BTW they have two kinds of map in Common Lisp - mapcar
(processing elements of an input list one by one)
and maplist (processing "tails" of a list). With this idea we get
import Data.List (tails)
partition_asc2 xs = foldr c [] . init . tails $ xs where
c (x:y:_) ~(a:b) | x<y = (x:a):b
c (x:_) r = [x]:r
Lazy patterns in both versions make it work with infinite input lists
in a productive manner (as first shown in Daniel Fischer's answer).
update 2020-05-08: not so trivial after all. Both head . head . partition_asc $ [4] ++ undefined and the same for partition_asc2 fail with *** Exception: Prelude.undefined. The combining function g forces the next element y prematurely. It needs to be more carefully written to be productive right away before ever looking at the next element, as e.g. for the second version,
partition_asc2' xs = foldr c [] . init . tails $ xs where
c (x:ys) r#(~(a:b)) = (x:g):gs
where
(g,gs) | not (null ys)
&& x < head ys = (a,b)
| otherwise = ([],r)
(again, as first shown in Daniel's answer).
You can use a right fold to break up the list at down-steps:
foldr foo [] xs
where
foo x yss = (x:zs) : ws
where
(zs, ws) = case yss of
(ys#(y:_)) : rest
| x < y -> (ys,rest)
| otherwise -> ([],yss)
_ -> ([],[])
(It's a bit complicated in order to have the combining function lazy in the second argument, so that it works well for infinite lists too.)
One other way of approaching this task (which, in fact lays the fundamentals of a very efficient sorting algorithm) is using the Continuation Passing Style a.k.a CPS which, in this particular case applied to folding from right; foldr.

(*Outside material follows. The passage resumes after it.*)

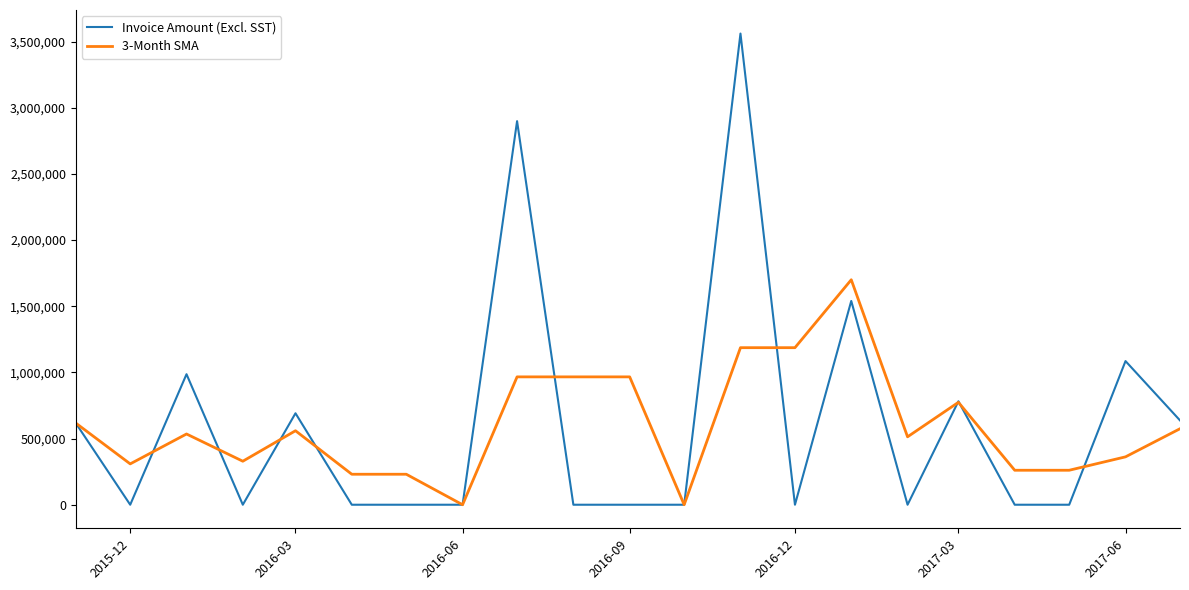

What is the maximum value shown in the chart?

3560246.3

As is, this answer would only chunk up the ascending chunks however, it would be nice to chunk up the descending ones at the same time... preferably in reverse order all in O(n) which would leave us with only binary merging of the obtained chunks for a perfectly sorted output. Yet that's another answer for another question.
chunks :: Ord a => [a] -> [[a]]
chunks xs = foldr go return xs $ []
where
go :: Ord a => a -> ([a] -> [[a]]) -> ([a] -> [[a]])
go c f = \ps -> let (r:rs) = f [c]
in case ps of
[] -> r:rs
[p] -> if c > p then (p:r):rs else [p]:(r:rs)
*Main> chunks [4,5,6,7,1,2,3,4,5,6,1,2]
[[4,5,6,7],[1,2,3,4,5,6],[1,2]]
*Main> chunks [4,5,6,7,1,2,3,4,5,4,3,2,6,1,2]
[[4,5,6,7],[1,2,3,4,5],[4],[3],[2,6],[1,2]]
In the above code c stands for current and p is for previous and again, remember we are folding from right so previous, is actually the next item to process.